Iraq. Transizione infinita



Le truppe di occupazione Usa che sparano sulla folla a Baghdad, Mosul e Falluja, seminando lutti tra la popolazione civile, se da un lato mettono impietosamente a nudo l'essenza etica della democrazia statunitense, dall'altro sono la dimostrazione di quanto sia difficile vincere la "pace" dopo aver vinto una guerra imperialista come quella mossa dall'amministrazione Bush contro l'Iraq.

La stessa creazione di un governo militare temporaneo affidato al discusso generale Jay Garner [1], sul modello di quanto attuato in Germania e Giappone alla fine della seconda guerra mondiale, appare un'opzione estremamente rischiosa. Tale governo, la cui durata potrebbe secondo alcune ammissioni durare anche due anni, dovrebbe infatti teoricamente individuare e insediare un governatore civile provvisorio, in grado di garantire e gestire le elezioni e la formazione di un governo eletto dal popolo iracheno. In altre parole significa che la tanto declamata libertà portata dai tank angloamericani si tradurrà in un periodo di governo militare straniero e in una successiva fase in cui il potere passerà ad un governo fantomatico, ancora sotto le tutela ed il controllo Usa. Le eventuali libere elezioni vedrebbero infine i ricatti e le manovre del governo americano in quanto questo non accetterebbe successivi governi in mano a forze politiche sgradite, quali ad esempio quelle islamiche o i comunisti per decenni ferocemente repressi dal regime di Saddam Hussein.

Così la prima conferenza convocata dal generale Garner per gettare le basi di un governo di transizione, oltre a forti proteste popolari, ha dovuto registrare l'assenza delle più importanti forze politiche - e anche militari - dell'opposizione irachena ossia il Kurdistan Democratic Party di Massoud Balzani, l'Union Patriotic of Kurdistan di Jalal Talabani, la Suprema Assemblea per la Rivoluzione Islamica (SARI), l'organizzazione sciita Appello dell'Islam e neanche l'Iraqi National Congress di Ahmed Chalabi, l'ex-banchiere notoriamente sul libro paga di Washington [2]. Da propria parte il Consiglio Supremo della Rivoluzione Islamica (SCIRI [3]) ha mandato dei semplici osservatori ed il Partito comunista aveva già dichiarato la sua indisponibilità a partecipare ad un governo imposto dagli Usa [4].

++++++++++++++++++++

Esplora il materiale>
1. Rispondi in base al testo sull'Iraq.
(a) In quali città le truppe di occupazione statunitensi sparano sulla folla?
(b) Sul modello di quali paesi viene creato il governo militare temporaneo?
(c) Che cosa aveva già dichiarato il Partito comunista?
2. Prosegui il testo sull'Iraq a partire dalla sua ultima frase.
Le righe che seguono costituiscono un materiale a sé, distinto dal testo sull'Iraq.

Materiale di studio>

++++++++++++++++++++

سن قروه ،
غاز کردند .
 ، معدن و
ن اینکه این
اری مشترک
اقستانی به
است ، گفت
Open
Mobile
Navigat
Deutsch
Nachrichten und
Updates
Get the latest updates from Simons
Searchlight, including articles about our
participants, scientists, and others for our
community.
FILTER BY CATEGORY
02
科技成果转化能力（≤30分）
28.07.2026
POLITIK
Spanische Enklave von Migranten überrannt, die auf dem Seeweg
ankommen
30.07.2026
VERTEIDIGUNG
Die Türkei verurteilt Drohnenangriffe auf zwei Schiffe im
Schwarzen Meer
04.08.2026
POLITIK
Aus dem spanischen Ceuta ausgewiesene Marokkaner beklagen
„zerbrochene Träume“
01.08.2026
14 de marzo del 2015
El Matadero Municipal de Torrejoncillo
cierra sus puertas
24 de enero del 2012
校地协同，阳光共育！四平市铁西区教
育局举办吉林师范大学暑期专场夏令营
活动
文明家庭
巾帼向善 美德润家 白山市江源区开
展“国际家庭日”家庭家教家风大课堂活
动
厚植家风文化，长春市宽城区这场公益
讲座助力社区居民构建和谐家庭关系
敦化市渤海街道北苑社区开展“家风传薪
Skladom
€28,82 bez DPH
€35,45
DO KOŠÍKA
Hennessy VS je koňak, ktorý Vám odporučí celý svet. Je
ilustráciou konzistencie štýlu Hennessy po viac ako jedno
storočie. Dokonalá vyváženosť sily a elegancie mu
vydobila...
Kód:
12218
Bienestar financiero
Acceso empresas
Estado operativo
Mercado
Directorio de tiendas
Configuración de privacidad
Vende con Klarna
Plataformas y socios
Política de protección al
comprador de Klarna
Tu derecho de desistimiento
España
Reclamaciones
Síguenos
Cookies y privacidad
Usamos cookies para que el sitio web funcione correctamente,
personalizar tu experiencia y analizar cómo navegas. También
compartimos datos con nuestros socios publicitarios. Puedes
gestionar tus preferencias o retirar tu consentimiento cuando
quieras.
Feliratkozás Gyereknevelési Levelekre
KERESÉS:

++++++++++++++++++++

Soluzioni delle attività>
1.
(a) A Baghdad, Mosul e Falluja.
(b) Sul modello della Germania e del Giappone alla fine della seconda guerra mondiale.
(c) Aveva dichiarato di non essere disposto a partecipare a un governo imposto dagli Usa.

2.
La fine del dispotico regime del partito Baath di Saddam Hussein ha infatti riaperto tutte le principali irrisolte questioni che da sempre attraversano l'Iraq e, in particolare, quella curda al nord e quella sciita al sud, con le conseguenti entrate in campo di Turchia, Siria e Iran.

In particolare l'Iran, Stato "canaglia" nel libro nero di Bush, per non correre il rischio di essere il prossimo obiettivo della guerra preventiva contro il terrorismo e per difendere i propri interessi economici nell'area legati alla produzione del greggio è costretto giocoforza a usare la carta della consistente comunità sciita irachena per rendere instabile il dopo-Saddam mettendo in difficoltà gli attuali padroni del campo.[5]

D'altra parte al Sud dove gli sciiti rappresentano circa il 55% dell'intera popolazione irachena [6] (il 20% è sunnita, il resto appartiene ad altre confessioni), le zone che circondano Bassora, sono state teatro da secoli di una continua ribellione contro ogni califfato, che sia stato quello degli omayyadi, oppure quello degli abbasidi, degli ottomani o l'ultimo di Saddam Hussein che nel '91 soffocò nel sangue la rivolta sciita.

Da notare inoltre che, circa una decina di giorni fa, reparti militari iraniani sono penetrati oltre il confine iracheno per attaccare alcune basi dei "Mujaheddin del popolo" nemici del governo di Teheran sotto il fuoco anche dalle truppe americane, ma in un secondo tempo queste ultime hanno concluso un accordo di non belligeranza con i guerriglieri iraniani di sinistra che da anni combattono contro la teocrazia al potere, anche se fino a ieri tale gruppo era considerato dallo stesso governo Usa alla stregua di terroristi.

Ecco così che il governo Usa si sta infilando in un tunnel di crescente militarizzazione e repressione che, come stiamo vedendo, include anche lo sparare sulle manifestazioni di piazza e il primo, emblematico, atto di tale politica è stato quello di far tornare subito in servizio l'odiata polizia del regime appena abbattuto (Il fatto più importante - scriveva Trotzskij - è che ogni poliziotto sa che, se i governi cambiano, la polizia resta) per difendere le banche e debellare la cosiddetta anarchia. E a tal fine il Dipartimento di Stato americano ha deciso di inviare 1.200 poliziotti col compito di addestrare e riorganizzare l'apparato poliziesco irakeno e 4.000 militari specializzati in ordine pubblico.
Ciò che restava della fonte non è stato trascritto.